### Exercise passage
###
Iran's Supreme Leader Orders Enriched Uranium to Remain in Country
Iran’s Supreme Leader Orders Enriched Uranium to Remain in Country Iran’s supreme leader has turned a fragile ceasefire into a high‑stakes nuclear standoff, ordering that uranium enriched almost to weapons‑grade must never leave Iranian soil — and daring Washington and Tel Aviv to decide what that means.
Timeline: From airstrikes to a nuclear red line
On February 28, a joint US‑Israeli assault on Iran ignited a war that quickly spilled across the region, with Tehran firing on Gulf states hosting US bases and clashes erupting between Israel and Hezbollah in Lebanon. A tenuous ceasefire followed, even as the US tightened its blockade of Iranian ports and Iran flexed control over the Strait of Hormuz, a chokepoint for global oil supplies.
###
### Source data
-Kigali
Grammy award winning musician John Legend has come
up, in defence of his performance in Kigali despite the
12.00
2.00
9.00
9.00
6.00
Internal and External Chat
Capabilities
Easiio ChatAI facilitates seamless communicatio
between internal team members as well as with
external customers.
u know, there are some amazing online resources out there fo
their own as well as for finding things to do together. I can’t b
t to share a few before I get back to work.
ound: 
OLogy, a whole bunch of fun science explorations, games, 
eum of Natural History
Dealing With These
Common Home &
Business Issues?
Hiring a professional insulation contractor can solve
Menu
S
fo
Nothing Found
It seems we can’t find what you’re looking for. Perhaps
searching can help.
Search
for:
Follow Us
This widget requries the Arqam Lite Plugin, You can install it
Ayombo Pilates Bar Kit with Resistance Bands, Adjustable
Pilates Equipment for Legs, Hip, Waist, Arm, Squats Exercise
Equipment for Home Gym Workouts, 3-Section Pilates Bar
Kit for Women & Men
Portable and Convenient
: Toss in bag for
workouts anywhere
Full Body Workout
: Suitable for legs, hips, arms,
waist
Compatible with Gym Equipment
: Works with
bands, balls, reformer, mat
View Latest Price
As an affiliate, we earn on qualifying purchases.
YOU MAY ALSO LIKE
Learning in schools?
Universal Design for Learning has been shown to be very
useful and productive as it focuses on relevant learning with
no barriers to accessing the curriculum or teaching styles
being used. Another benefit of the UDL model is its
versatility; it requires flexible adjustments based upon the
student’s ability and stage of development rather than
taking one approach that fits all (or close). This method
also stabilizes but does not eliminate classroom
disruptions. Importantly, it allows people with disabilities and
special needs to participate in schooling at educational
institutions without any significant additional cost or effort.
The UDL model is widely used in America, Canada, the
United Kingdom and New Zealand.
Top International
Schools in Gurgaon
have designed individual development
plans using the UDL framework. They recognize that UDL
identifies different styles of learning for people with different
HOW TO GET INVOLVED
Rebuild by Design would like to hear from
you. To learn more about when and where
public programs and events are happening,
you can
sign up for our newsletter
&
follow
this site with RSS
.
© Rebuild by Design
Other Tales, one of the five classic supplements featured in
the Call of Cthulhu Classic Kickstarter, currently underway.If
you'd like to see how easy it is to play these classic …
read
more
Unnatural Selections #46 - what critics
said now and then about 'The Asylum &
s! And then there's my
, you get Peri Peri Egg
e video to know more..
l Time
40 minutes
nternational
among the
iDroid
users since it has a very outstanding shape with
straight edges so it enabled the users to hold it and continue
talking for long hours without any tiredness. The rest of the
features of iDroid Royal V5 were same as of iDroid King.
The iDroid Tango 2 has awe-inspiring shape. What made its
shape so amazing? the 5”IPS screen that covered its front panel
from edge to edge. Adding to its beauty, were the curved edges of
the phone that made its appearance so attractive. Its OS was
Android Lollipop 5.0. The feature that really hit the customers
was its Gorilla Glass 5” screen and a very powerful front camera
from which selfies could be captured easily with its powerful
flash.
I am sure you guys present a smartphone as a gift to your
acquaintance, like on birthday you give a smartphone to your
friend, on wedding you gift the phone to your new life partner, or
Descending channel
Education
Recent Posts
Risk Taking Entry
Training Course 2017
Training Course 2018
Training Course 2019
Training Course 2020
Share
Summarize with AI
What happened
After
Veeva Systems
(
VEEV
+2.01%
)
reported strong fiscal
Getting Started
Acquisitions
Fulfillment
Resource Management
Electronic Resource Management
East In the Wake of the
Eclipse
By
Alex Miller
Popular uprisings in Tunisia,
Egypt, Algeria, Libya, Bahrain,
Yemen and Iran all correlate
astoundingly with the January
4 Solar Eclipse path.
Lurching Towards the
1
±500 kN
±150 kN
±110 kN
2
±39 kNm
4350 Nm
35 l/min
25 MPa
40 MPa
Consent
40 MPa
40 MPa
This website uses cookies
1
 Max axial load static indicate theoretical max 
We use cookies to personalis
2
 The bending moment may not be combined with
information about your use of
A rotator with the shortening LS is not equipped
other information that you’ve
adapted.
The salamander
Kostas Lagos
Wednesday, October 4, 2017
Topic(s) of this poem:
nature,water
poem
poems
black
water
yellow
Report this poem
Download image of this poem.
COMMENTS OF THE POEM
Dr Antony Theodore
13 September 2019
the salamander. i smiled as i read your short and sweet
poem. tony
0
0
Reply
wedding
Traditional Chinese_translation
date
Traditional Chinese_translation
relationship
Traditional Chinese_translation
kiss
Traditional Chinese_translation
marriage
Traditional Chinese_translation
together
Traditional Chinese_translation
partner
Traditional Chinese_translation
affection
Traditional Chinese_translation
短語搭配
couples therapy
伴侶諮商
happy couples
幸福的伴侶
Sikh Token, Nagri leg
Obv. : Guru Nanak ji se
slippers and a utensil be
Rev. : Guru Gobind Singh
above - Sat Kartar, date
###
### Work order A
Answer these questions using the article on Iran's uranium order, one answer per line and marked the same way:
(i) On what date did the joint US-Israeli assault on Iran begin?
(ii) Whom did Israel clash with in Lebanon?
(iii) Where must the near weapons-grade enriched uranium stay, according to the supreme leader's order?
### Work order B
Transcribe the portion of the article on Iran's uranium order that starts at "Iran's Supreme Leader" and ends at "what that means.".

### Solution A
(i) February 28
(ii) Hezbollah
(iii) On Iranian soil; it must never leave the country

### Solution B
Iran's Supreme Leader Orders Enriched Uranium to Remain in Country
Iran’s Supreme Leader Orders Enriched Uranium to Remain in Country Iran’s supreme leader has turned a fragile ceasefire into a high‑stakes nuclear standoff, ordering that uranium enriched almost to weapons‑grade must never leave Iranian soil — and daring Washington and Tel Aviv to decide what that means.